4. Clarify Your Message

Your company needs a clear message to attract customers. Customers want to know what you can do for them that no one else can, and that is how you will win their business.

It is not enough to throw a message into the void and hope it sticks with someone. Instead, craft a narrative that will attract customers.

The car rental service Enterprise clarifies its messaging whenever it communicates with customers.

With each communication, Enterprise considers the specific audience it is trying to reach and then considers what tone or message will be the most effective to extend the customer lifecycle.

By consciously considering your audience with each message, you, too, will be able to communicate more clearly with consumers.

5. Explore Strategic Partnership Opportunities

For businesses, partnership opportunities are very popular right now. Most businesses are reaching out to others, hoping to reach a new market or demographic. These symbiotic relationships help both partners by providing some opportunity that was not otherwise attainable.

When considering partnerships, consider what your company needs to succeed and act on that opportunity.

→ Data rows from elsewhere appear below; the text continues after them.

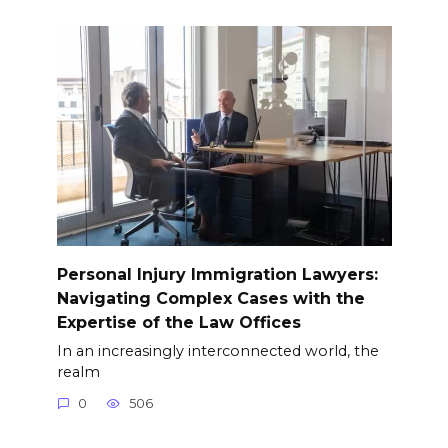
Personal Injury Immigration Lawyers:
Navigating Complex Cases with the
Expertise of the Law Offices
In an increasingly interconnected world, the
realm
0
506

Starbucks has partnered with Earthwatch since 2001. One goal of this partnership was to introduce Starbucks employees to the scientific research behind coffee beans, which benefitted Earthwatch’s goals. Additionally, Starbucks was able to increase employee engagement through this partnership.

The partnership helped Starbucks develop its ethical approach to coffee while assisting Earthwatch in spreading sustainable and scientific practices.

6. Keep Innovating

In today’s world, it is crucial to iterate, iterate, and iterate. That should be your marketing team’s mantra in today’s constantly shifting world of online media. As pointed out earlier, your new and old markets also benefit from innovation.

By constantly innovating, your team will stay focused on the goal while keeping your customers interested in your company.

Older companies are great sources of innovation leadership. How have they managed to keep up with the times? What company policies allow them to continue to innovate and change while functioning well for their customer base?

These questions will help you see the logic of innovation, even when it seems out of reach.

7. Look After Your Team

Your products are only as good as your team. This may not seem like the most obvious tactic in learning how to handle competition in business. However, you can also keep your team productive by keeping them happy.

It may not be necessary to get everyone a beanbag chair or to have some kegs on tap as many companies think. Listen to your team when they tell you what they need to be happy, not what trends think they need.

Case studies from Snack Nation can teach you how to retain your best employees. Most employees only ask for trust, professional development, collaboration, and the opportunity to take ownership of their work. Allow your employees these opportunities, and you may find that you have happier employees and lower turnover.

Helping your employees find happiness in their work will lead to dedication from employees – and this is where you can beat your competition.

Equipped for Competition

There are a million ways to combat competition in business, but which are suitable for your company? Following these strategies to handle competition in your business will help you better understand what your customers need.

With these ideas, you can be sure your customers will keep coming back. Remember, an unsuccessful idea is only a failure if you stop trying.


  • What are the most important competitor business metrics to consider?
    Competitor value propositions, engagement campaigns, pricing, and what they are not doing. All of these can help provide insights into why they are successful, and how you can emulate or innovate on that success.
  • What is competition in business?
    Competition in business refers to companies trying to outdo each other and sell more goods and services than similar businesses. The severity of this competition can vary drastically by industry. Winners in business competition have higher revenue and profit, more sales, happier customers, and a strong reputation.